The second strategic element involves limiting Iranian retaliation through deterrence. This would require the US to communicate to Tehran a clear set of red lines and a commitment to re-escalate over the top of any Iranian retaliation. For such a strategy to work, the initial strike should leave intact as many of the regime’s valued assets as possible, holding them hostage as a way of raising the costs and risks of retaliation.

If the Ayatollahs are as rational and calculating as I suspect, they would cut their losses rather than accept massive costs for no reason other than a show of defiance; otherwise, they will have proven themselves undeterrable. It was precisely this kind of strategy that allowed Israel to bomb Syria’s nuclear reactor in 2007 with impunity. By contrast, an Israeli strike on Iran would be highly destabilising because, unlike the US, Israel would not enjoy the same kind of conventional escalation dominance and could not stem Iranian retaliation, except via Hamas or Hezbollah.
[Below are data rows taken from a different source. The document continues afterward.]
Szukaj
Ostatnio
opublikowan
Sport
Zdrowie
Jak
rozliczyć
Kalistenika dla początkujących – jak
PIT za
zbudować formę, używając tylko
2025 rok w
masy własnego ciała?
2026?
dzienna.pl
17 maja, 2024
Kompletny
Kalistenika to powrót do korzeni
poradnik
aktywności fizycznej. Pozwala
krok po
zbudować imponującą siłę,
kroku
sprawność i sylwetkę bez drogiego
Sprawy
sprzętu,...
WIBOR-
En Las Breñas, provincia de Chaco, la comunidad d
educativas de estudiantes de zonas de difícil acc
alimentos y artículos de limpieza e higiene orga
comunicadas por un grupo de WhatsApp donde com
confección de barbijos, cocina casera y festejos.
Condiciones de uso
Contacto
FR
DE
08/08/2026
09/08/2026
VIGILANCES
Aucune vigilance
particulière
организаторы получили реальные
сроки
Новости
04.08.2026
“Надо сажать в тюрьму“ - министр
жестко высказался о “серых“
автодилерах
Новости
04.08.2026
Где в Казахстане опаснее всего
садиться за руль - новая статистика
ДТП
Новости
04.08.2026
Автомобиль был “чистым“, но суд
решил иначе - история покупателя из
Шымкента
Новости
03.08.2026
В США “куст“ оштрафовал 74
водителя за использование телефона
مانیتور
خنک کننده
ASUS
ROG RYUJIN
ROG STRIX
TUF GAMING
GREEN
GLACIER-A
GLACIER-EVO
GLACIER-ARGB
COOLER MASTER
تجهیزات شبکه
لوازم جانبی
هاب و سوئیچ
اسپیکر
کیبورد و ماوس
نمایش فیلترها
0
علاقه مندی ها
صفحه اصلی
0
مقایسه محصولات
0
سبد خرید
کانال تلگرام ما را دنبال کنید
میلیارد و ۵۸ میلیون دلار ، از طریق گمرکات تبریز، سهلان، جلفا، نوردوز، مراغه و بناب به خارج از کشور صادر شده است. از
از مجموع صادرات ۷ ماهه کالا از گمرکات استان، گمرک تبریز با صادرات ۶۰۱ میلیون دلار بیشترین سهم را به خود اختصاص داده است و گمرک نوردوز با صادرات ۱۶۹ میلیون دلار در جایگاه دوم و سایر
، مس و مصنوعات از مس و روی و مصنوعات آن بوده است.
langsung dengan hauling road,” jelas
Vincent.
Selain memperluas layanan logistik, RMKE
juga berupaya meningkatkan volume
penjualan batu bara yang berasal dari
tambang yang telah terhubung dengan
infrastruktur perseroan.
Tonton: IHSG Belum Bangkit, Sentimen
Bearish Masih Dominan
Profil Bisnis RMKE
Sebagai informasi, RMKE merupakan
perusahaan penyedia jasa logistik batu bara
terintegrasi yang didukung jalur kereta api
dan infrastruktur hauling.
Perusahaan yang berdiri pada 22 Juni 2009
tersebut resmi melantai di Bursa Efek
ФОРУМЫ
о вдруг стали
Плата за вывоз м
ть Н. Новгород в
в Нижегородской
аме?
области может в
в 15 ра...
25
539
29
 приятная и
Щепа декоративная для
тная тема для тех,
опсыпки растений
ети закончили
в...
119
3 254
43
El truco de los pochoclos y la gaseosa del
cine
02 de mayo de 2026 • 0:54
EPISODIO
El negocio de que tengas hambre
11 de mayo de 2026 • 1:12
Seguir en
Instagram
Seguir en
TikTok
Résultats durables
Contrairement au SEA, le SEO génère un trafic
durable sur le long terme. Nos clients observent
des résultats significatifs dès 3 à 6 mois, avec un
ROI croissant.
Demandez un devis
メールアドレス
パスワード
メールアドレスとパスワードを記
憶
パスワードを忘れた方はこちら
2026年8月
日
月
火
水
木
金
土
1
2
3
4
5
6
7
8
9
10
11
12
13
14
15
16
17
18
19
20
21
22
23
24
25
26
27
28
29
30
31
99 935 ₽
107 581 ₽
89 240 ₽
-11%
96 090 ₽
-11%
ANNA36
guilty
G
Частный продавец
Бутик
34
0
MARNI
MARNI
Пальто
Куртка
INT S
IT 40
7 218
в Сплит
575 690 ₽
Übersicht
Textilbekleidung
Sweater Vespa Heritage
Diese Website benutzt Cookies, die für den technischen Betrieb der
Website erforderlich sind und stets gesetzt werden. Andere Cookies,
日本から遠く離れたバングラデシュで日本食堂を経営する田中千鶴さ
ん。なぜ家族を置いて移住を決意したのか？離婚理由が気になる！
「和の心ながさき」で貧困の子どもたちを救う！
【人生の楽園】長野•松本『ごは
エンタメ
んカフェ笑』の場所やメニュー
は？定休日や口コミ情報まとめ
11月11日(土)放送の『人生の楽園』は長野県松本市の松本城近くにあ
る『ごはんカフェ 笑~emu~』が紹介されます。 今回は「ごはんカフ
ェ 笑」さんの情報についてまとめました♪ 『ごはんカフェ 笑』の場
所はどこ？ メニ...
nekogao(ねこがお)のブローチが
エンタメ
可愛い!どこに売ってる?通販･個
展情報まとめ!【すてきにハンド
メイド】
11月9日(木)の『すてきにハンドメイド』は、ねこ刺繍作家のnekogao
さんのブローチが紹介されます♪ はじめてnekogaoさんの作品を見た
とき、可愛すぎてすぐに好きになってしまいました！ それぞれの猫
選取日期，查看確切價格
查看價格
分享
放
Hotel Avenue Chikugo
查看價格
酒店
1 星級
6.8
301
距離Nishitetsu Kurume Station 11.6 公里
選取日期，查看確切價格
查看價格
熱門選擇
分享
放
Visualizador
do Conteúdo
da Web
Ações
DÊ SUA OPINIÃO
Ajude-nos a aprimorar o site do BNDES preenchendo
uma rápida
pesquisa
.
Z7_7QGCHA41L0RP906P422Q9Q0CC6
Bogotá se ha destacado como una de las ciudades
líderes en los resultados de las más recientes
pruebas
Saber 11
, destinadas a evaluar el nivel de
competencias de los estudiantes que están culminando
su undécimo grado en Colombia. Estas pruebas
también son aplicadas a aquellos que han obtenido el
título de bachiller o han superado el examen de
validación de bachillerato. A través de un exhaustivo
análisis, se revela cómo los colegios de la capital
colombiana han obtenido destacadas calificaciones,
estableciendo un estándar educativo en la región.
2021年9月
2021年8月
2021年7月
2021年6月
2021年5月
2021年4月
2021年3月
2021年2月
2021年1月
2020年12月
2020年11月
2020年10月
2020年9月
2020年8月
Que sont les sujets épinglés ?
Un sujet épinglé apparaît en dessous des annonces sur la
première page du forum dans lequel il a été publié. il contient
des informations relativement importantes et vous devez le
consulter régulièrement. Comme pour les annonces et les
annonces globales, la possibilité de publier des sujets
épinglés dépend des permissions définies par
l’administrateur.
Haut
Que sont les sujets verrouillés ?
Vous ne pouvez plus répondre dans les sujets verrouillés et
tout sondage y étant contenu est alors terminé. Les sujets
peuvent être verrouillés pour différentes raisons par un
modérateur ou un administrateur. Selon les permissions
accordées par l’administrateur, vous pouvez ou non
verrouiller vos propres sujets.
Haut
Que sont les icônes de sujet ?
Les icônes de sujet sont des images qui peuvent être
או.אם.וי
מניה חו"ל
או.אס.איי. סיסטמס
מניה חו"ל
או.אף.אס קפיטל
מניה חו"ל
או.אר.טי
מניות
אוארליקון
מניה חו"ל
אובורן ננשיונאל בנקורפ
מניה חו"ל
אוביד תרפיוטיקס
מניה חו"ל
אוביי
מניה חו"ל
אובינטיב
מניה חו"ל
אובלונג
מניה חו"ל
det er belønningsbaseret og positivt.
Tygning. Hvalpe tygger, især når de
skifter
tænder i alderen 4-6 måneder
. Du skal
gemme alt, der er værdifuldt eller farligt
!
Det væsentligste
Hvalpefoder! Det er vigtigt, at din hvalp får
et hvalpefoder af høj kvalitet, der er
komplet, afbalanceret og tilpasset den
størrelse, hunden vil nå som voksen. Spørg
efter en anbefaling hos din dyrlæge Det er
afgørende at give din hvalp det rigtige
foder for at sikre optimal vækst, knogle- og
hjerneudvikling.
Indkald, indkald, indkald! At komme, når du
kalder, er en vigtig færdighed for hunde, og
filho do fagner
The third and final element, coming in the weeks after an attack, would be a generous set of diplomatic concessions, designed to allow Tehran to save face while dissuading it from reconstituting its nuclear program. This is a bit of a long shot, but if there’s any chance for engagement it will only arise once Tehran’s calculations have been changed – once the destruction of its nuclear program is a fait accompli and the benefits of normalised relations with the West begin to look more enticing than another long and potentially dangerous era of isolation and competition.